Thursday 13 November 2014

PLASTIC

CONTAINS SPOILERS AND BASTARDS

There's a secret to con-artist crime capers, and indeed most movies designed primarily as entertainment, and it's a secret which has entirely eluded the makers of this cataclysmically witless piece of boneheaded garbage. It's a very simple idea: don't make your characters into hateful dicks. Don't write your leads as crass, amoral, laddish oafs that even the most imbecilic Nuts reader won't want to spend time with. Don't give them a leering, barely Neanderthal approach to women and a clear conscience when it comes to stealing and ripping people off. Julian Gilbey's wretched, piss-pathetic apology for a teenage episode of Hustle offers us four swaggering, despicable bellends, all of whom you'd quite happily push under a combine harvester. They're the heroes of the piece, but against their apparently hilarious antics the bloodier and more serious muscle of grown-up criminals is actually more palatable. Our principal hero is Ed Speleers, star of the atrocious Love Bite and it's honestly a tough call as to whether that's a more shameful piece of rubbish.

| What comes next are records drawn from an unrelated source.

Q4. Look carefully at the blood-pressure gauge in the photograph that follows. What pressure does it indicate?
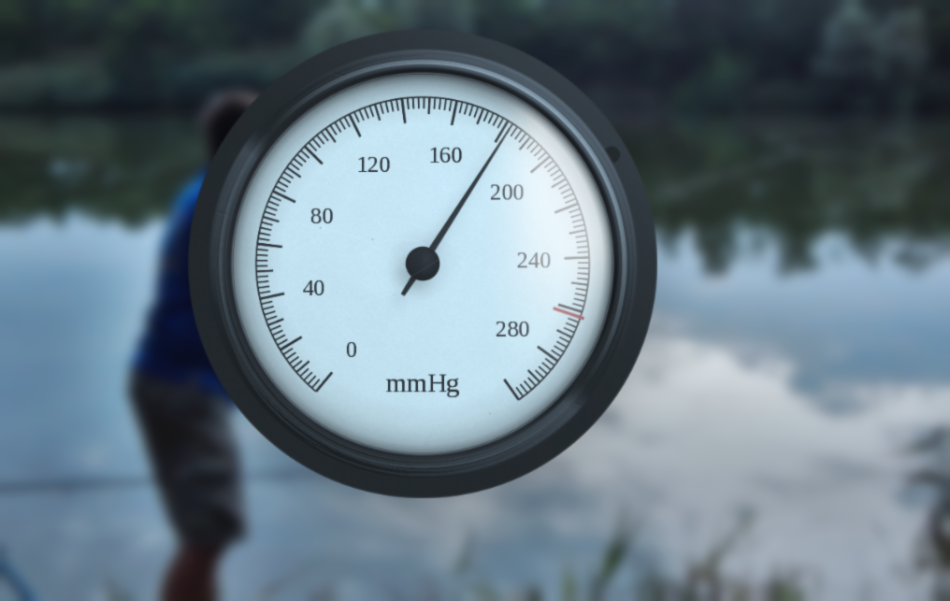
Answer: 182 mmHg
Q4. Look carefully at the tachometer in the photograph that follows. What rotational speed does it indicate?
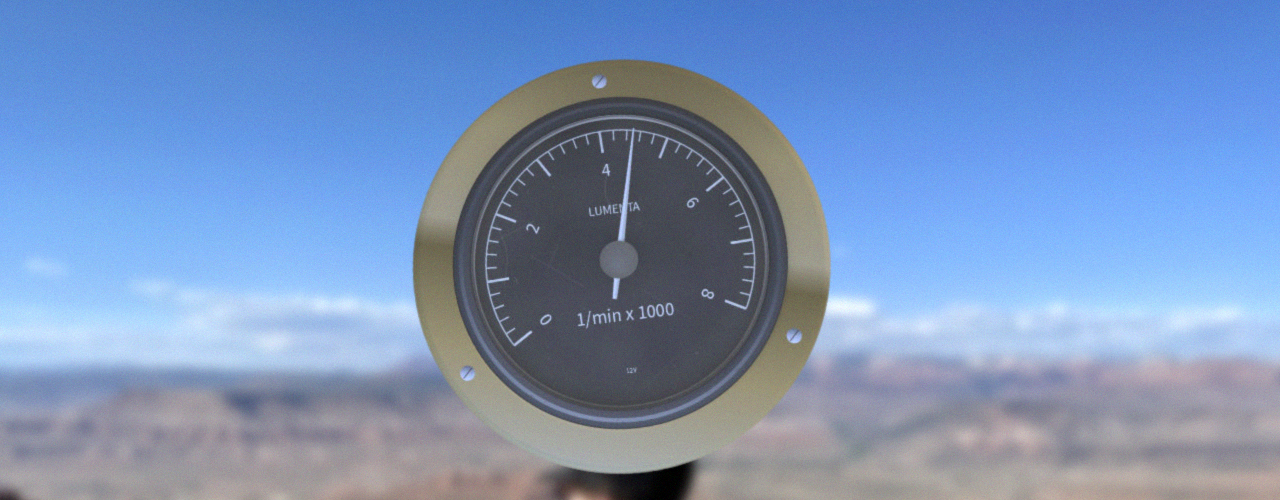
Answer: 4500 rpm
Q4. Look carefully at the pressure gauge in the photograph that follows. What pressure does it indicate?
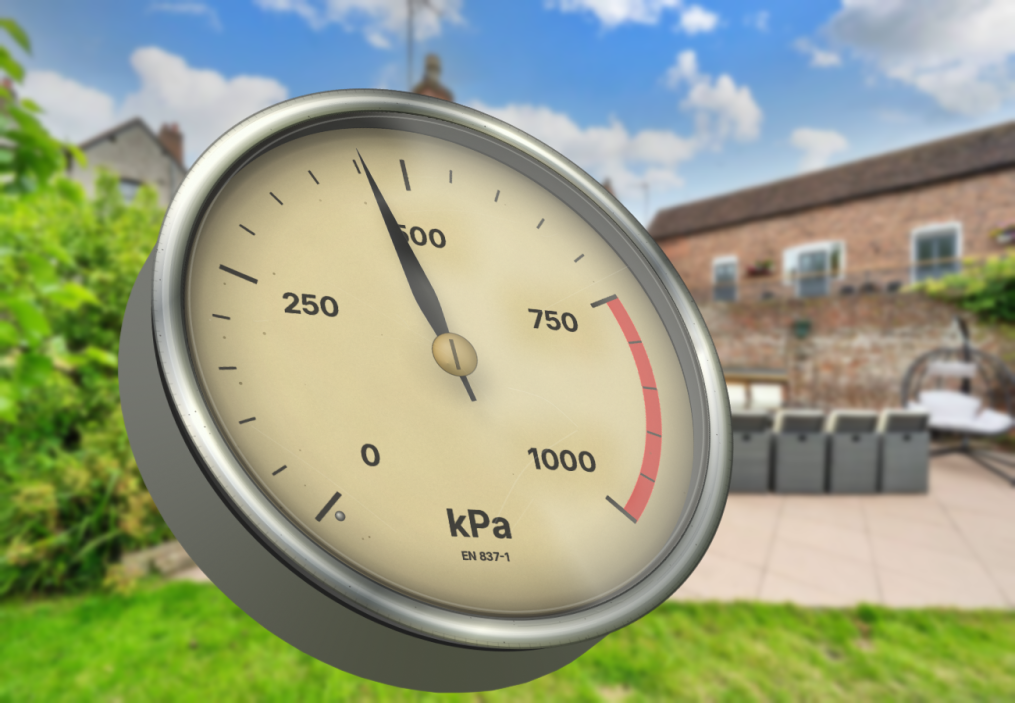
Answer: 450 kPa
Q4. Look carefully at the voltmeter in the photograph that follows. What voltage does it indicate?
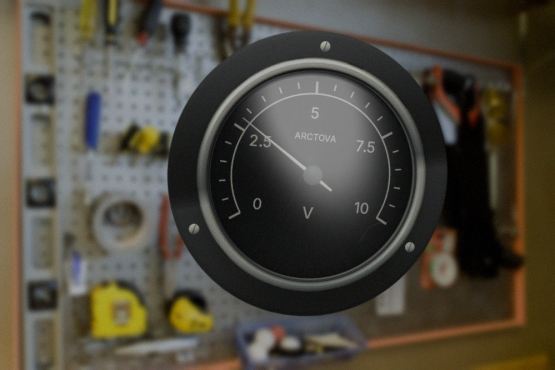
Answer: 2.75 V
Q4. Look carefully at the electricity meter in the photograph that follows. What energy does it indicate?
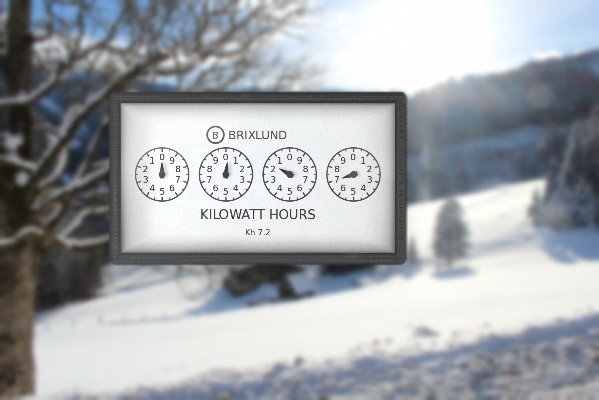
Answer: 17 kWh
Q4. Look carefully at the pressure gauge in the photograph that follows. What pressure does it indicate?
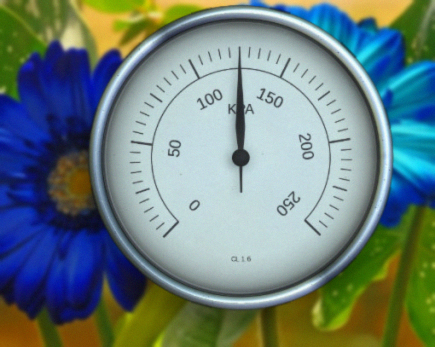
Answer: 125 kPa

Plastic has our scumbag foursome running a string of credit card frauds and identity thefts, amassing a stack of cloned cards and quickly purchased goods to sell on for untraceable cash. But they fall foul of a serious gangster (Thomas Kretschmann) who gives them two weeks to pay him two million pounds or they can dig their own graves. With the aid of the sort-of-almost girlfriend of the group's leader, they all jet off to Florida to swindle some big-time millionaires - except they're so monumentally idiotic they blow their own scheme and end up constructing an entirely new con job which involves swiping a case of diamonds by pretending to be a Brunei prince. Can they get the money together, or might some of the group be plotting to take it all for themselves?

Whatever. I just spent most of the running time hoping the smug little sods would die very horribly and I hated the fact that they won in the end - it's "based on a true story" and "the diamonds were never recovered", if you believe the opening and closing captions. Justice, even movie justice, is barely served in a film in which one of the group gets clean away with the loot and two of them get absurdly lenient jail terms. Thoroughly depressing, artistically empty and full of more obnoxious and morally repugnant bastards than any film since Downfall, it's probably the worst film of 2014 and certainly the one I most regret adding to my rental list.